The stack trace below:
File "<path>/src/crewai_support_agent/crew.py", line 54, in pr_specialist
return Agent(
^^^^^^
File "<path>/crewai_support_agent/.venv/lib/python3.12/site-packages/pydantic/main.py", line 214, in __init__
validated_self = self.__pydantic_validator__.validate_python(data, self_instance=self)
^^^^^^^^^^^^^^^^^^^^^^^^^^^^^^^^^^^^^^^^^^^^^^^^^^^^^^^^^^^^^^^^^^^^^
File "<path>/crewai_support_agent/.venv/lib/python3.12/site-packages/crewai/agent.py", line 140, in post_init_setup
self._set_knowledge()
File "<path>/crewai_support_agent/.venv/lib/python3.12/site-packages/crewai/agent.py", line 246, in _set_knowledge
self._knowledge = Knowledge(
^^^^^^^^^^
File "<path>crewai_support_agent/.venv/lib/python3.12/site-packages/crewai/knowledge/knowledge.py", line 43, in __init__
self.storage.initialize_knowledge_storage()

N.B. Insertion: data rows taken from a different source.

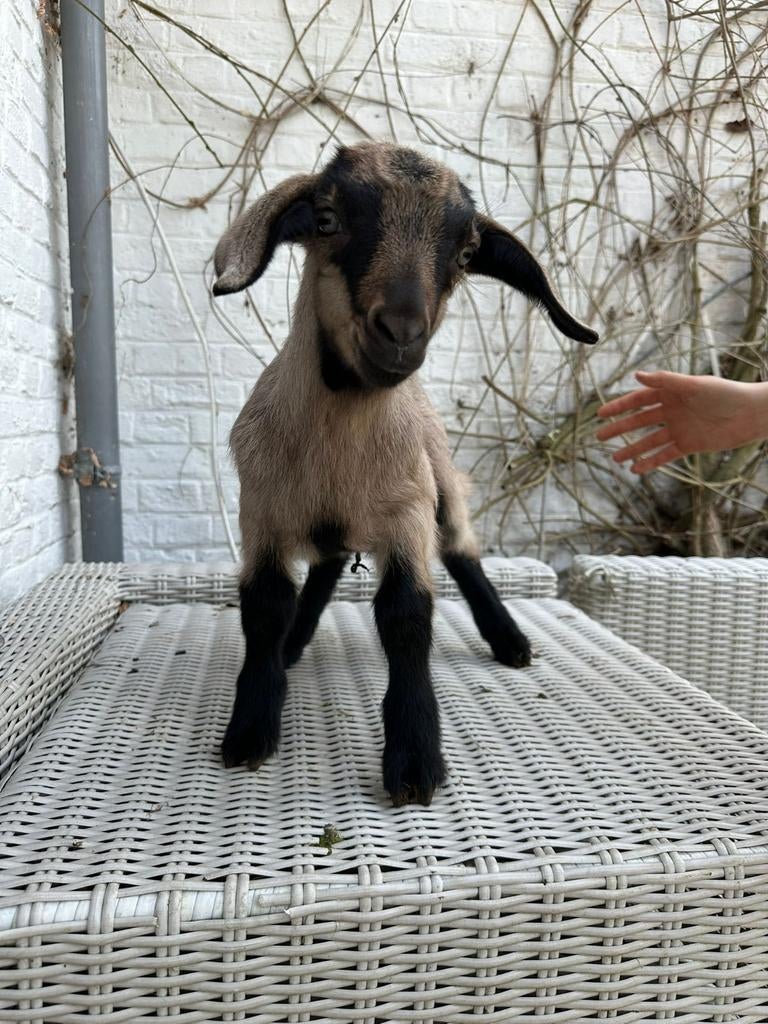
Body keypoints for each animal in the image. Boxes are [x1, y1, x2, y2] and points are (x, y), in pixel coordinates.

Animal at [212, 141, 598, 807]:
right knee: (328, 564)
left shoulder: (407, 516)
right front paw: (251, 728)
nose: (400, 333)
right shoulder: (260, 514)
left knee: (462, 550)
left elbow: (407, 617)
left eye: (466, 254)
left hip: (440, 476)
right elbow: (263, 610)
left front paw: (416, 761)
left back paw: (509, 640)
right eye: (326, 219)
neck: (337, 442)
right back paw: (297, 642)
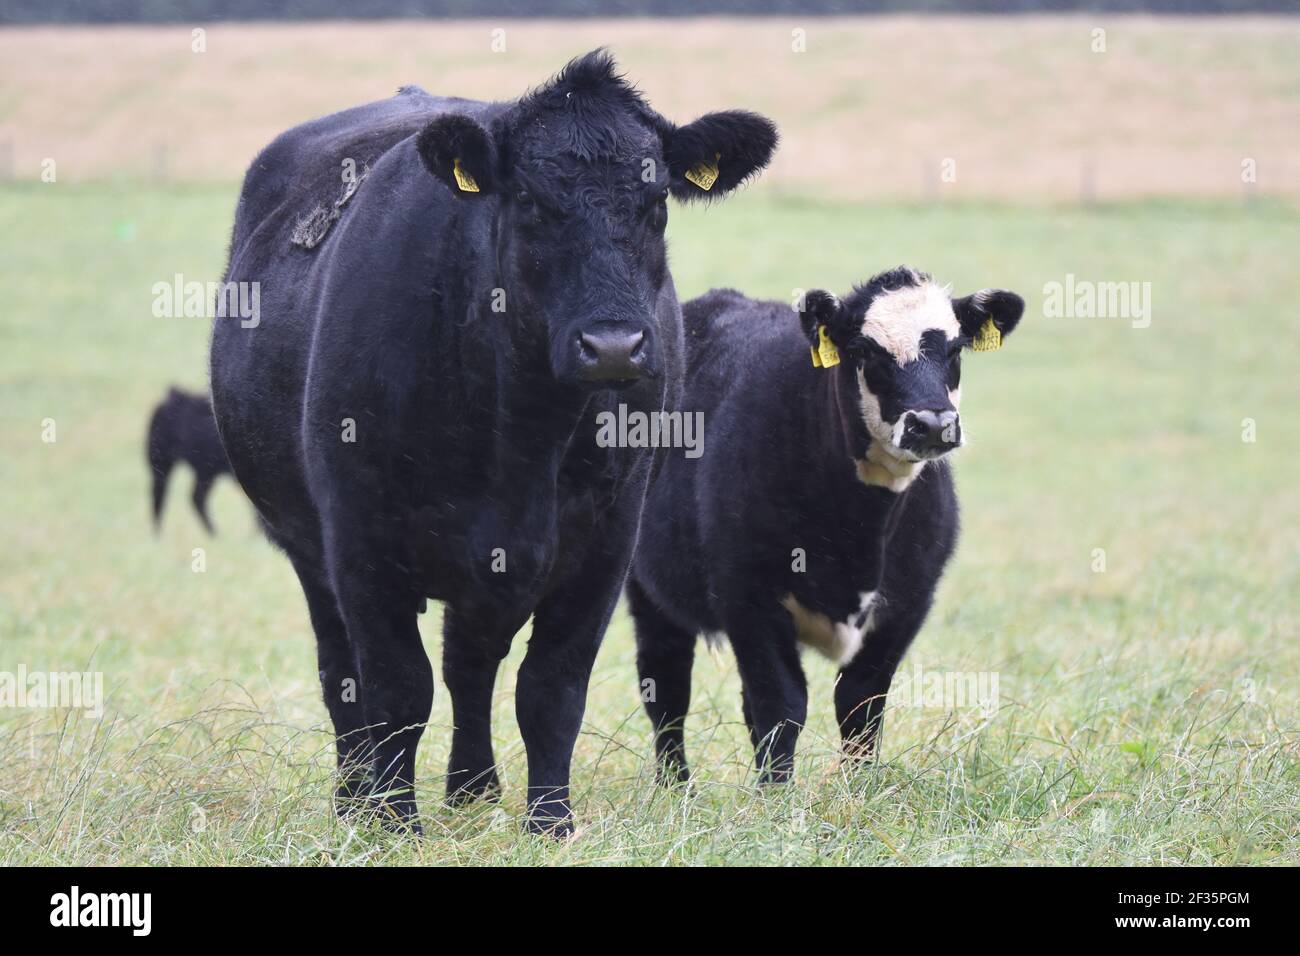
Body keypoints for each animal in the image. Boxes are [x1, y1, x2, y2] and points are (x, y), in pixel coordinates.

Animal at [209, 50, 777, 835]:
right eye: (531, 202)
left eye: (657, 203)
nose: (613, 346)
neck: (524, 431)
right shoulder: (359, 535)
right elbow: (396, 685)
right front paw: (396, 825)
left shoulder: (606, 541)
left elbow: (550, 687)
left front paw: (551, 824)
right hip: (306, 543)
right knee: (342, 670)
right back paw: (356, 801)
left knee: (470, 666)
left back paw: (472, 791)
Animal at [627, 267, 1025, 785]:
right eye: (865, 351)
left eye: (955, 349)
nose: (933, 423)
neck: (862, 530)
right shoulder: (748, 598)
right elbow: (781, 706)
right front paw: (776, 797)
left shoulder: (908, 602)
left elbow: (860, 705)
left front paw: (859, 792)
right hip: (646, 588)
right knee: (667, 686)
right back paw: (677, 788)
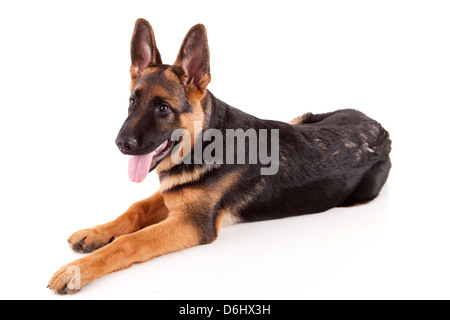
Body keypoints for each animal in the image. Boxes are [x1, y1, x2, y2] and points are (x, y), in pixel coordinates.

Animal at [48, 19, 390, 296]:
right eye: (132, 101)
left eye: (163, 108)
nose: (121, 144)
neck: (204, 141)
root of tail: (380, 127)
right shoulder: (174, 194)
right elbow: (135, 209)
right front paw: (95, 233)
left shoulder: (192, 223)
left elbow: (131, 241)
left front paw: (77, 269)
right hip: (299, 118)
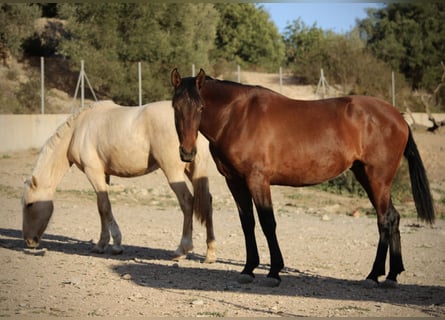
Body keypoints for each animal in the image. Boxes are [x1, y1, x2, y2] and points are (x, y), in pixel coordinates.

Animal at [21, 100, 216, 262]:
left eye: (30, 204)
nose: (29, 241)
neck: (78, 130)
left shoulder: (93, 172)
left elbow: (104, 207)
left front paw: (115, 245)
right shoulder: (104, 175)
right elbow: (101, 208)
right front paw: (101, 244)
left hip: (173, 171)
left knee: (187, 202)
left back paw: (182, 249)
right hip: (194, 171)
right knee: (207, 202)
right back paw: (210, 253)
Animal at [171, 68, 434, 288]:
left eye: (201, 108)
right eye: (175, 107)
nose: (187, 153)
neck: (236, 117)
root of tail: (399, 117)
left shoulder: (258, 179)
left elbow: (268, 223)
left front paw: (274, 272)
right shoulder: (235, 181)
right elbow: (248, 224)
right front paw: (248, 269)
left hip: (377, 179)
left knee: (384, 220)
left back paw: (373, 275)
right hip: (367, 177)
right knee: (393, 217)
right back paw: (391, 275)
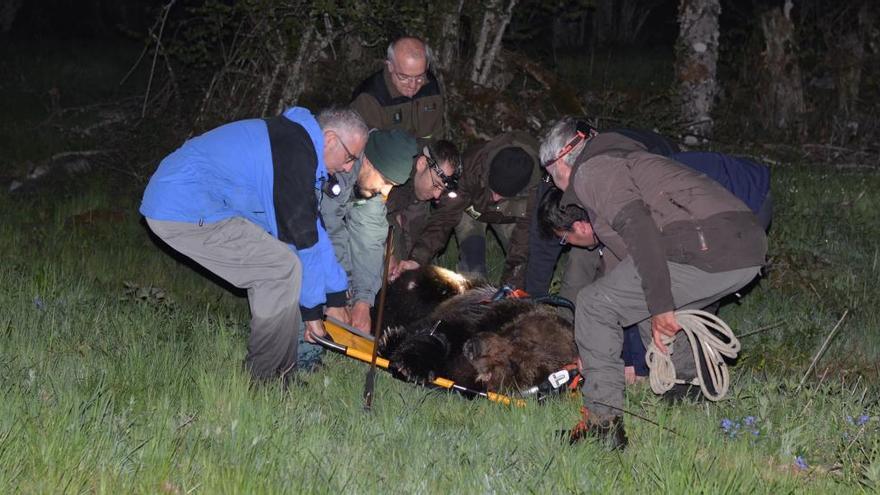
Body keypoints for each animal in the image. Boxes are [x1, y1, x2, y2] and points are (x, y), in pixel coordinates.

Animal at [376, 268, 576, 396]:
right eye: (515, 334)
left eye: (513, 364)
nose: (474, 347)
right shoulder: (483, 316)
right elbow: (440, 331)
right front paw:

File "<path>/crewai_support_agent/.venv/lib/python3.12/site-packages/crewai/knowledge/storage/knowledge_storage.py", line 107, in initialize_knowledge_storage
raise Exception("Failed to create or get collection")
Exception: Failed to create or get collection
PS: If I try to use CrewDoclingSource as knowledge source, then I get a different error as described in https://github.com/crewAIInc/crewAI/pull/1846
If anyone can help, I would greatly appreciate it.
The docs have been updated since I created this issue with the proper way to do this. Apparently you no longer create the Knowledge object directly.